1 of 3
Ravell Call, Deseret News
Native American rock art in Nine Mile Canyon. An agreement has been reached that seeks to protect the canyon's archaeological resources while allowing natural gas development.

More than a half-dozen agencies intend to sign off on an agreement that seeks to protect archaeological resources at Nine Mile Canyon but still allows development of natural gas.

The "programmatic agreement," inked after 12 months of negotiations, is scheduled to be signed Jan. 5 at the state Capitol by the Bureau of Land Management, Bill Barrett Corp., Carbon and Duchesne counties, the Advisory Council on Historic Preservation, the Utah School and Institutional Trust Lands Administration, and Utah State Historic Preservation Office.

The canyon has been called the world's longest art gallery, with more than 10,000 prehistoric rock carvings and paintings.

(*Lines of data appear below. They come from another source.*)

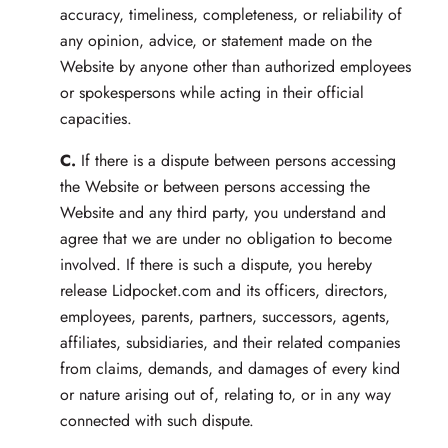
accuracy, timeliness, completeness, or reliability of
any opinion, advice, or statement made on the
Website by anyone other than authorized employees
or spokespersons while acting in their official
capacities.
C.
If there is a dispute between persons accessing
the Website or between persons accessing the
Website and any third party, you understand and
agree that we are under no obligation to become
involved. If there is such a dispute, you hereby
release Lidpocket.com and its officers, directors,
employees, parents, partners, successors, agents,
affiliates, subsidiaries, and their related companies
from claims, demands, and damages of every kind
or nature arising out of, relating to, or in any way
connected with such dispute.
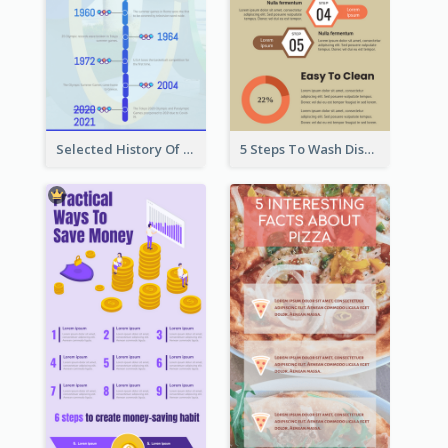
Selected History Of Olympics Timeline Infographic
5 Steps To Wash Dishes Infographic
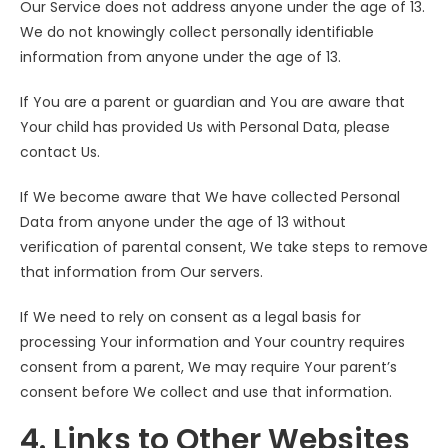
Our Service does not address anyone under the age of 13.
We do not knowingly collect personally identifiable
information from anyone under the age of 13.
If You are a parent or guardian and You are aware that
Your child has provided Us with Personal Data, please
contact Us.
If We become aware that We have collected Personal
Data from anyone under the age of 13 without
verification of parental consent, We take steps to remove
that information from Our servers.
If We need to rely on consent as a legal basis for
processing Your information and Your country requires
consent from a parent, We may require Your parent’s
consent before We collect and use that information.
4. Links to Other Websites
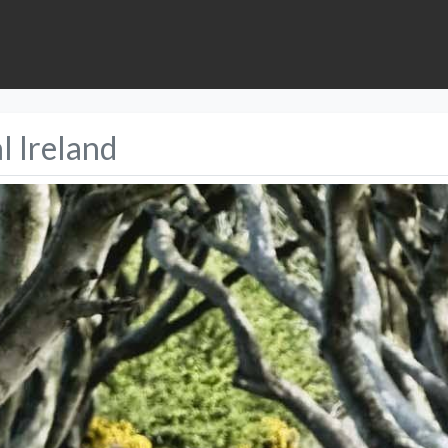
l Ireland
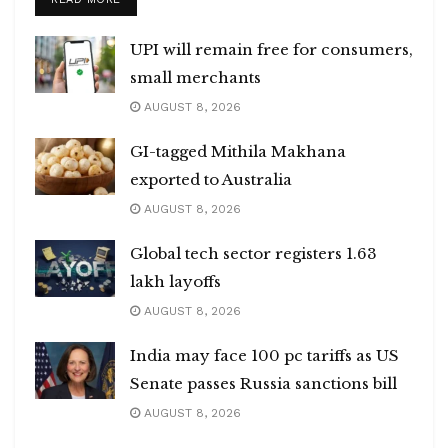
UPI will remain free for consumers,
small merchants
AUGUST 8, 2026
GI-tagged Mithila Makhana
exported to Australia
AUGUST 8, 2026
Global tech sector registers 1.63
lakh layoffs
AUGUST 8, 2026
India may face 100 pc tariffs as US
Senate passes Russia sanctions bill
AUGUST 8, 2026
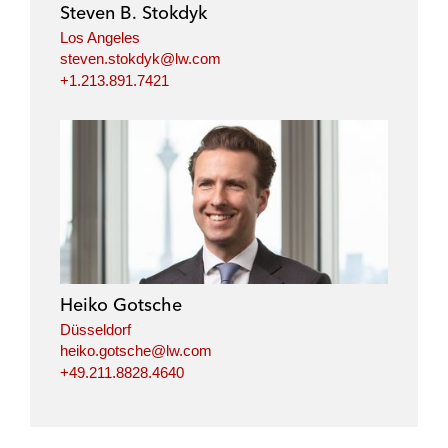
Steven B. Stokdyk
n
k
Los Angeles
steven.stokdyk@lw.com
+1.213.891.7421
Heiko Gotsche
Düsseldorf
heiko.gotsche@lw.com
+49.211.8828.4640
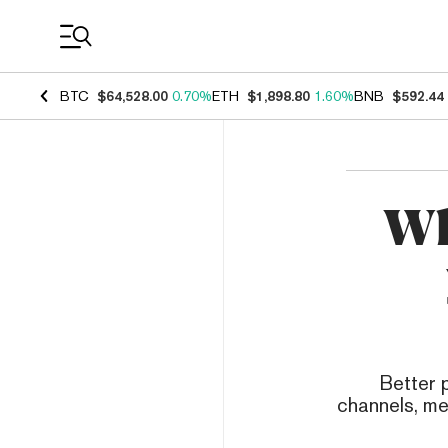
Coin Prices
BTC
$64,528.00
0.70%
ETH
$1,898.80
1.60%
BNB
$592.44
Wh
Better 
channels, me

"The rock art and archaeological sites on the West Tavaputs Plateau are everyone's heritage. They are priceless," said Wilson Martin, state historic preservation officer. "But at the same time, this programmatic agreement proves that when it comes to protection of archaeology and energy development, there doesn't have to be a polarization. You can have both. The processes spelled out in federal law enable win-win solutions, and the diverse list of parties signing this agreement demonstrates that."

The 10-page document puts in play a variety of stipulations and conditions that are designed to offer protections to rock art and other archaeologically valuable features in the canyon, including dust-control measures, "cultural" awareness training of personnel and periodic reviews of new discoveries that would merit additional protections.

Under the agreement, the BLM and natural gas developer Bill Barrett Corp. are also to ensure creation of a visitor interpretation area that would feature walking paths, signage and informational kiosks.

Additionally, the agreement requires Barrett to fund a cultural resource inventory on the impacted region, as well as a monitoring plan.

Lori Hunsaker, in her role as deputy state historic preservation officer, was a key player in the negotiations, described in the agreement as "watershed."

"We know now that we can find common ground — and collegiality — among parties that have historically been poles apart. When cultural resource issues arise in the future, we can sit down together with the expectation that we can find a way to protect the cultural resources and at the same time develop the energy resources."

Aside from the "primary signatories" to the agreement, nine organizations are "concurring" signatories, a status that allows them to monitor progress and protections made because of the document, but one that does not necessarily denote support.

Steven Hansen, a rancher who lives in Nine Mile Canyon and a member of the Nine Mile Coalition, said he does not support the agreement.

"I am not happy with it at all," he said, adding the agreement is a "lose-lose situation where you are damned if you do and damned if you don't."

He said the natural gas developer and federal agencies were unwilling to look at alternatives for the heavy truck traffic because of cost.

"There are other ways to get to those gas fields other than Nine Mile Canyon," he said.

Hansen said the only reason the coalition agreed to be a signatory is because it gives it a place at the negotiating table as the project unfolds.